INSTRUCTIONS TO FOLLOW: Once the line with "vfov_deg: 4.6" is found in the entries below, print it and each following line exactly, stopping after the line with "focal_mm: 200"; print nothing else.

AVAILABLE DATA:
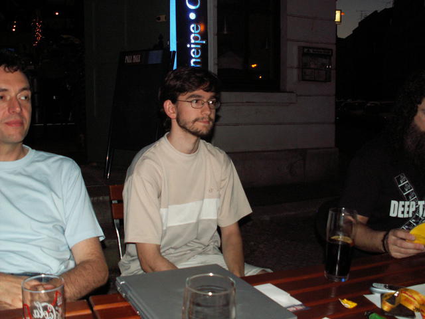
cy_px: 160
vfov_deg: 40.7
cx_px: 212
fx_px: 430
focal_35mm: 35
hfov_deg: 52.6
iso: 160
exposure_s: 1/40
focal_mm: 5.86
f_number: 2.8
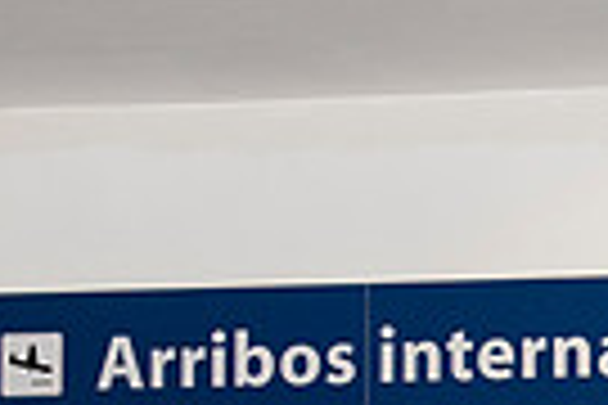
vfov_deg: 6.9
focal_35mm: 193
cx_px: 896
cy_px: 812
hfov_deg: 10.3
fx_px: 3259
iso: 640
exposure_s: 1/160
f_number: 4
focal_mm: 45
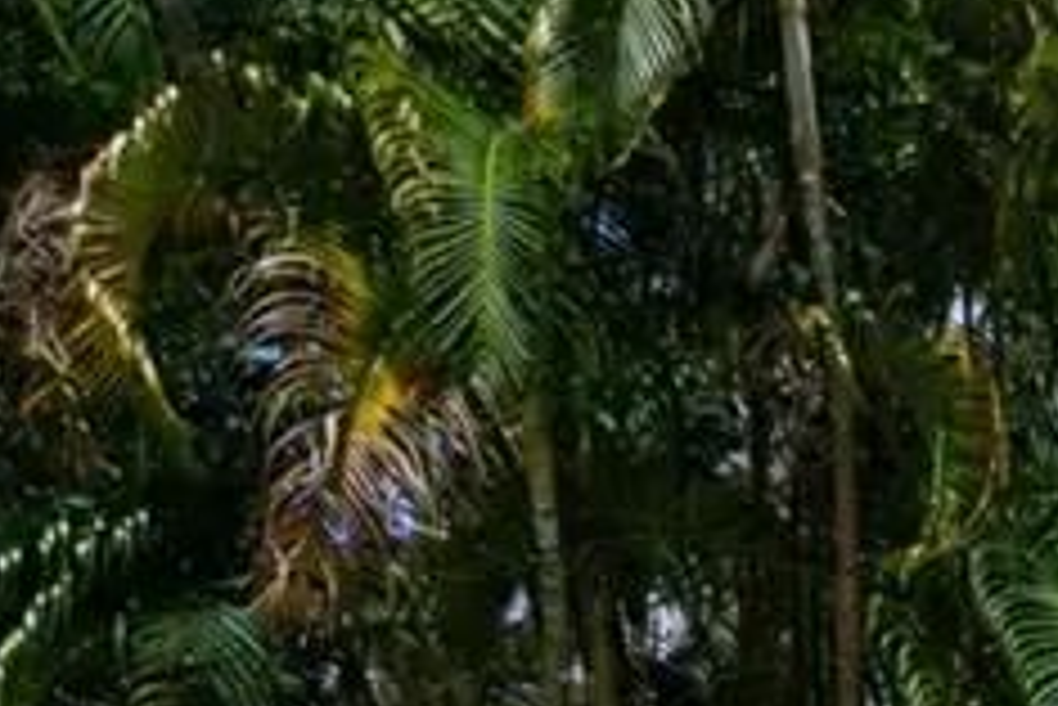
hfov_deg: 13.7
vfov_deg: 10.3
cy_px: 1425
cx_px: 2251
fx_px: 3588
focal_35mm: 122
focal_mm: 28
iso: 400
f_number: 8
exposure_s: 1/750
--
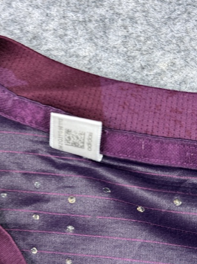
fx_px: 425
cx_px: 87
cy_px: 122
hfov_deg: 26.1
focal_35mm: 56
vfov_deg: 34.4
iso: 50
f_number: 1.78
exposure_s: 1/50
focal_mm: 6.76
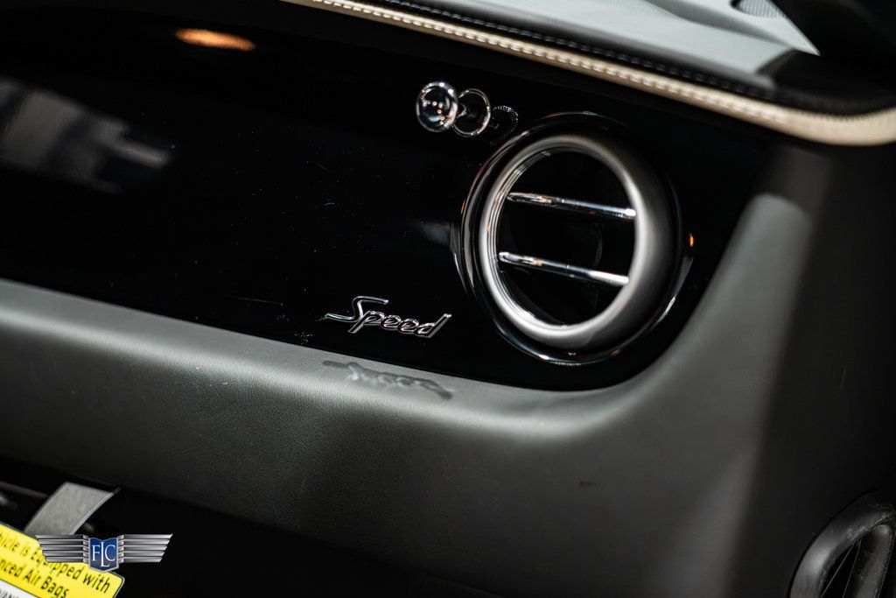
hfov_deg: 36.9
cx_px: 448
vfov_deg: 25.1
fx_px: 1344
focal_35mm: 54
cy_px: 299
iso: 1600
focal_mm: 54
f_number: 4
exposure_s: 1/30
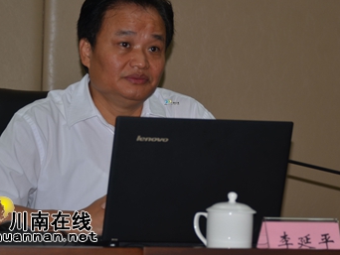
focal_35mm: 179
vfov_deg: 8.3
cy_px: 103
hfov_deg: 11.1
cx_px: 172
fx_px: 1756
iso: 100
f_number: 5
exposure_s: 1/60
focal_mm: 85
* * *
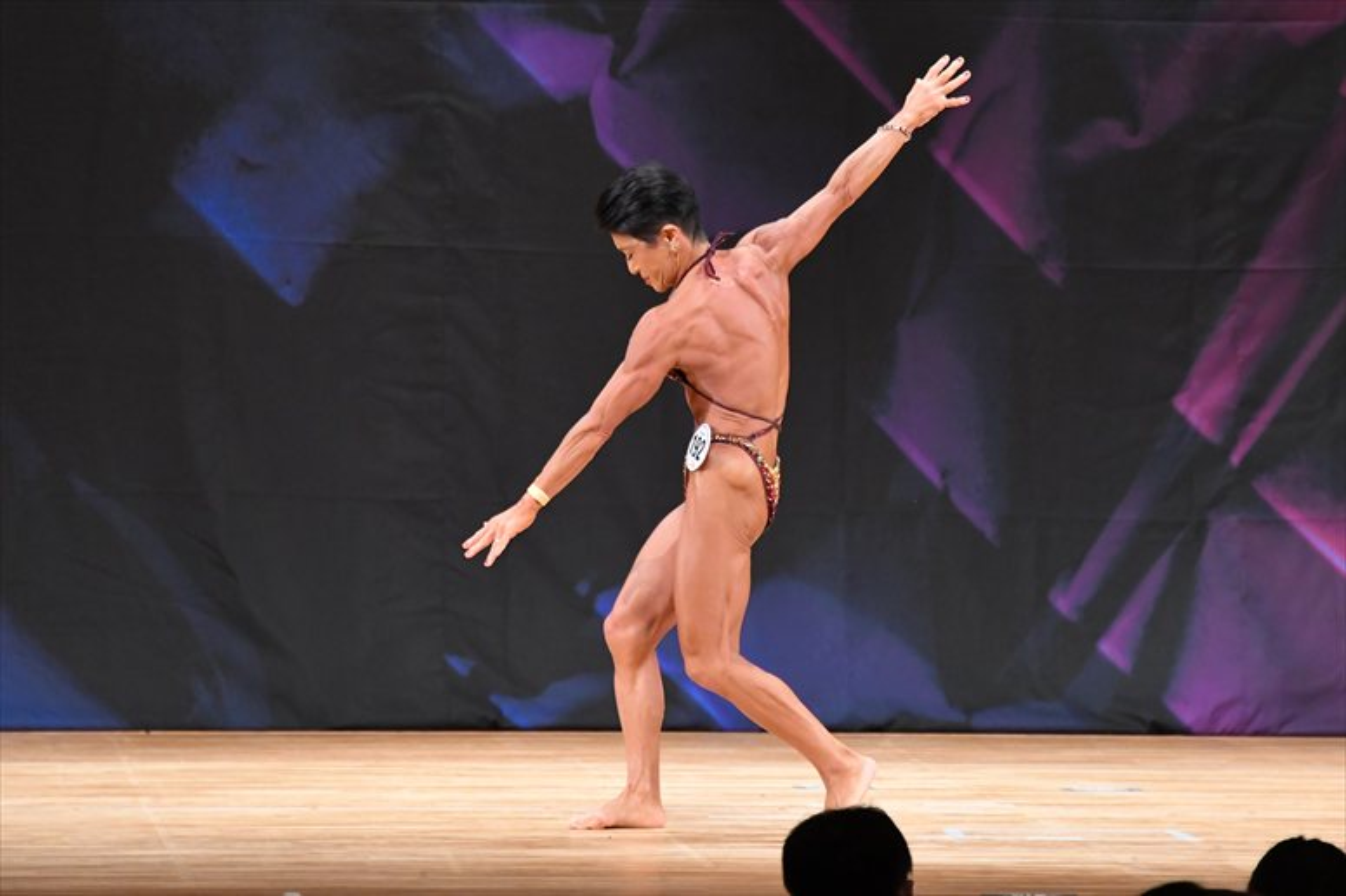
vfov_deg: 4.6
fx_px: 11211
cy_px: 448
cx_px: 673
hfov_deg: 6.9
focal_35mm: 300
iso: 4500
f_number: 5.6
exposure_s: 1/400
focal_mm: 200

SOLUTION:
vfov_deg: 4.6
fx_px: 11211
cy_px: 448
cx_px: 673
hfov_deg: 6.9
focal_35mm: 300
iso: 4500
f_number: 5.6
exposure_s: 1/400
focal_mm: 200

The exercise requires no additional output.